During the class, I have the attendees work through a simple budget worksheet to estimate their fundamental expenditures for their retirement lifestyle.  This worksheet is divided into two parts:  Living Expenses and Lifestyle Expenses.  Living Expenses are the things one could not live without (Shelter, utilities, groceries, etc.). In contrast, Lifestyle Expenses are expenses that may or may not continue through retirement.  Many retirees spend more money in their earlier years on things like travel, memberships, etc. but tend to slow down in their later years and may not need those expenses as a permanent part of their budget.

It is important to separate the Living and Lifestyle expenses. Depending on the amount you have saved, you may or may not choose to create a lifetime income that covers both.  Many will want to create a set amount of income that will cover their living expenses and then pull from their growth bucket for lifestyle expenses as they occur.  This decision is unique to each person or couple and their specific situation.

When you are estimating your income needs for retirement, work with net numbers. (After-tax) If you are concerned about inflation affecting the amount of income you’ll need in retirement, that is valid.  However, do not let it complicate or confuse the process when figuring out the amount of income you’ll need.  Use today’s dollar amounts to keep it simple.  That is your starting point.  A good retirement planner can help you address inflation depending on how far away you are from retirement.

Action Step:

Use a basic budgeting form or program to estimate the amount of net income needed in retirement. Base your expenses on what they would cost you today. Remember to be thorough but keep it simple.  The budget doesn’t need to be perfect to be a great starting point.  Separate your Living expenses from your Lifestyle expenses and know both of those totals. 

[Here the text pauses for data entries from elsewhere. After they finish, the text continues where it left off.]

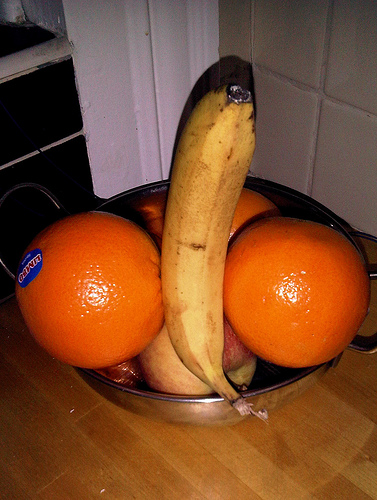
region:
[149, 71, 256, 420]
A banana in the fruit bowl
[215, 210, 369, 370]
An orange in the fruit bowl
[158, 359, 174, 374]
Part of the apple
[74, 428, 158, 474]
Part of the wood table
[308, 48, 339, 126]
Part of the wall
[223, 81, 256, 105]
A dark spot on the banana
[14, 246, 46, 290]
A red and blue sticker on the orange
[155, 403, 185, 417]
Part of the silver bowl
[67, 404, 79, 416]
A white spot on the table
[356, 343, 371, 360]
Part of the bowl handle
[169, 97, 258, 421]
banana in the middle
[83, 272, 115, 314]
reflection on the orange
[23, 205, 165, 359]
fruit is orange in color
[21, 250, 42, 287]
paper on the orange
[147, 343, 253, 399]
apple under the banana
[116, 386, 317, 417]
fruit in a silver bowl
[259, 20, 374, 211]
white tile on the wall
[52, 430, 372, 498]
bowl of fruit on wood table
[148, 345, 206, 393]
part of apple not red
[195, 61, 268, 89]
shadow on the wall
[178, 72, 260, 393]
the banana is yellow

Next month, we’ll talk about how to estimate your income to know if you’ll have enough to cover the expenses you are anticipating!

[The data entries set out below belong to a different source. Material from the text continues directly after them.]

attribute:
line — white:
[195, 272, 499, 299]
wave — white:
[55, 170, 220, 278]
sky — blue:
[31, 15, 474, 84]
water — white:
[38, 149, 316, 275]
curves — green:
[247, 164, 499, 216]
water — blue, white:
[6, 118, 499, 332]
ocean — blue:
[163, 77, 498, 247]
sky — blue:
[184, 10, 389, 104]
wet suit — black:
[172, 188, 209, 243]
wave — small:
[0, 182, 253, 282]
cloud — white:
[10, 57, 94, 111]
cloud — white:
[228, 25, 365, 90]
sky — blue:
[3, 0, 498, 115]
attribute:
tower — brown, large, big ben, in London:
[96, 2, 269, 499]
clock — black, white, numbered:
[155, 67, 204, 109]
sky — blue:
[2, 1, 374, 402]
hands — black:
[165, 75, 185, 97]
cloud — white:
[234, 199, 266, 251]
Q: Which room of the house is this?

Samantha Compton is an SWSM contributor and financial advisor. She is also a Senior Financial Advisor & Women’s Investment Specialist with an SEC Registered Investment Advisor Firm in the Kansas City, MO area. She places a high value on financial education and believes it is essential for creating and sticking to a well-written financial plan!


This article is written to provide general information on the subjects covered. It is not, however, intended to provide specific legal or tax advice and cannot be used to avoid tax penalties or to promote, market, or recommend any tax plan or arrangement. Please note that Wise Wealth, LLC and its representatives do not give legal or tax advice. Consult your tax advisor or attorney for advice specific to your circumstances.